→ **引用文**:

****************

記憶と記憶のようなもの

 先日リニューした新宿のジュンク堂でぼんやりとしていたら、村上春樹のコーナーがあり、あまり本はないなぁ、文庫本になっているからかと思いつつ、つらつら背を見ていると、あれというのを発見。
 あれ⇒「 ‘THE SCRAP’―懐かしの1980年代: 本: 村上 春樹」
 この標題「懐かしの1980年代」とあるから、現代だとべたにそう受け止めてしまうけど、この本、出たのは、「文藝春秋 (1987/01) 」つまり、まだまだ80年代渦中だった。私はこれを初版で読んでいるけど、たしか、現代の80年代ももう懐かしの時代だよねみたいな諧謔のノリで、カレン・カーペンターの死が痛ましかった。
 くどいけど、「懐かしの1980年代」はアイロニーだったのだ。そして、80年代という現代を生きつつそれが「懐かし」になっていく奇妙な時間というか、時間のどん詰まりのようなものを感じていた。
 90年代に入り、バブルがあって奇妙な絵が出てしまったからどんづまり感は取り敢えず一掃されたがごとくだが、その後の停滞のどん詰まり感は、実は80年代からあった。
 ま、異論を言う人はいるだろうけど、ロックは70年代で終わった。80年代はその残務整理みたいなものだった。テクノも残務みたいなもので、初期のテクノとか聞くと私なんぞ鬱を発症してしまいそうになる。これって、みたいな。テクノで救われているのはかろうじてアナログな部分だけだ。ま、どうでもいいけど。
 90年代に私は東京から消えた。日本から消えたみたいな印象もある。ま、消えたというか、震災がありサリン事件があった。それらは私には映像だった。もっとも、映像だったからそれがわからないわけではなかった。あの空間、サリン事件の空間に生きていたのだから。

****************

→ **提供資料**:
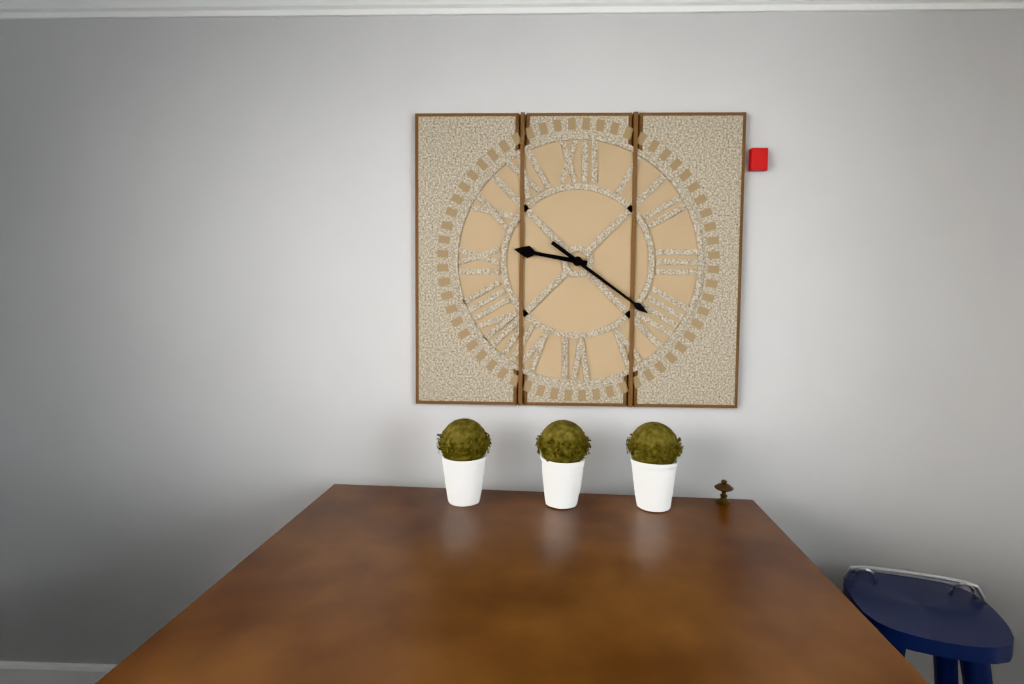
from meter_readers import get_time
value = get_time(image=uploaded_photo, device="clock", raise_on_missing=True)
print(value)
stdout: 9:21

****************

→ **記述課題**:
(1) 引用文で、筆者が村上春樹のコーナーを見つけた書店はどこですか。
(2) 引用文のうち、「先日リニューした新宿のジュン」から「けだ。ま、どうでもいいけど。」までの箇所を一字一句そのまま書き写してください。

→ **課題の解答**:
(1) 新宿のジュンク堂です。

(2)
先日リニューした新宿のジュンク堂でぼんやりとしていたら、村上春樹のコーナーがあり、あまり本はないなぁ、文庫本になっているからかと思いつつ、つらつら背を見ていると、あれというのを発見。
 あれ⇒「 ‘THE SCRAP’―懐かしの1980年代: 本: 村上 春樹」
 この標題「懐かしの1980年代」とあるから、現代だとべたにそう受け止めてしまうけど、この本、出たのは、「文藝春秋 (1987/01) 」つまり、まだまだ80年代渦中だった。私はこれを初版で読んでいるけど、たしか、現代の80年代ももう懐かしの時代だよねみたいな諧謔のノリで、カレン・カーペンターの死が痛ましかった。
 くどいけど、「懐かしの1980年代」はアイロニーだったのだ。そして、80年代という現代を生きつつそれが「懐かし」になっていく奇妙な時間というか、時間のどん詰まりのようなものを感じていた。
 90年代に入り、バブルがあって奇妙な絵が出てしまったからどんづまり感は取り敢えず一掃されたがごとくだが、その後の停滞のどん詰まり感は、実は80年代からあった。
 ま、異論を言う人はいるだろうけど、ロックは70年代で終わった。80年代はその残務整理みたいなものだった。テクノも残務みたいなもので、初期のテクノとか聞くと私なんぞ鬱を発症してしまいそうになる。これって、みたいな。テクノで救われているのはかろうじてアナログな部分だけだ。ま、どうでもいいけど。